> Butir Tugas 1
Ketik ulang bagian kutipan dokumen mulai dari "Jangan pernah mikir" sampai dengan "kalau punya akses.".
> Butir Tugas 2
Terjemahkan ke dalam bahasa Inggris kalimat berikut dari kutipan dokumen: "Berapa lama untuk bisa survive, sangat tergantung dengan banyak hal."
━━━ Kutipan Dokumen ━━━
Bah tadi ngomong soal keberpihakan, ngomong soal second change, kok soal
OTODA first change saja nggak dikasih sih ?
 
> Baru dibangun ? Memangnya butuh berapa lama utk bisa survive ?
> Kalau saya berpendapat selama subsidi masih terus dilakukan maka
> mereka tidak pernah bisa survive, krn tidak pernah merasakan urgensi
> utk mempercepat pembangunan SDM, melakukan terobosan-2x krn sudah bisa
> hidup(termanjakan) dg subsidi.
> -------
> Berapa lama untuk bisa survive, sangat tergantung dengan banyak hal.
> Antara lain, pembebanan (ada apa nggak), keberfihakan (ada apa nggak),
> jenis industri, kapasitas perbankan untuk membantu financing, dsb.dsb.

Semuakan bisa dihitung dari awal, kenapa tidak dilakukan ?

> Merasakan urgensi membangun SDM ? Saya yakin ada beberapa pengelola
> BUMNIS yang demikian, ada juga yang tidak. Disinilah pentingnya fungsi
> komisaris(yang nota bene dari wakil pemerintah). Kalau progress report
> tahunan tidak baik, cepat-cepat ambil langkah dong. 

KKN bung KKN!

> Kalau rapor masih angka 6, minta dan bantu untuk meningkatkan menjadi
> 8, tapi kalau  rapor angka merah, yah ganti dengan yang lebih capable.
> Balik lagi,  salah satu kunci : Are we all stand on the right place ?
> Have we all  performed our duty ?

Jangan pernah mikir soal take it granted di negeri ini, itu cara barat.
Bisa melakukankan perbaikan secara konsisten saja sdh bagus kok.
 
> Subscontract donk, biar mereka dulu yg punya nama, kita yg produksi.
> Lihat tuh produknya Om Abbas yg bisa menembus pasar Timur Tengah.
> Produknya SPIJ diaccept tuh oleh Oil companies di Indonesia.
> ---------
> Setuju,ini satu jalan memang. Tapi belum tentu semua orang punya
> akses. Disinilah perlu dievaluasi. Seandainya bung Syafril jadi      
> komisaris KS misalnya, mungkin dalam rapat board ide-ide seperti ini  
> yang harus disuntikkan kepada Managementnya. Stimulate them, ingatkan,
> dan bantu kalau punya akses.
━━━ Data Mentah ━━━
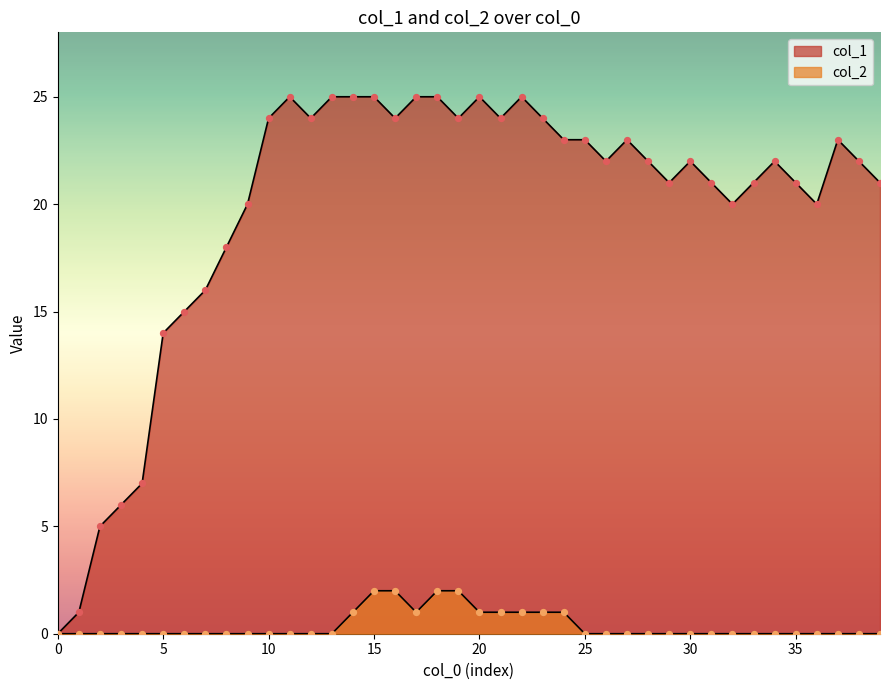

At how many categories does at least one series exceed 13?

35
━━━
> Jawaban 1
Jangan pernah mikir soal take it granted di negeri ini, itu cara barat.
Bisa melakukankan perbaikan secara konsisten saja sdh bagus kok.
 
> Subscontract donk, biar mereka dulu yg punya nama, kita yg produksi.
> Lihat tuh produknya Om Abbas yg bisa menembus pasar Timur Tengah.
> Produknya SPIJ diaccept tuh oleh Oil companies di Indonesia.
> ---------
> Setuju,ini satu jalan memang. Tapi belum tentu semua orang punya
> akses. Disinilah perlu dievaluasi. Seandainya bung Syafril jadi      
> komisaris KS misalnya, mungkin dalam rapat board ide-ide seperti ini  
> yang harus disuntikkan kepada Managementnya. Stimulate them, ingatkan,
> dan bantu kalau punya akses.

> Jawaban 2
How long it takes to be able to survive depends heavily on many things.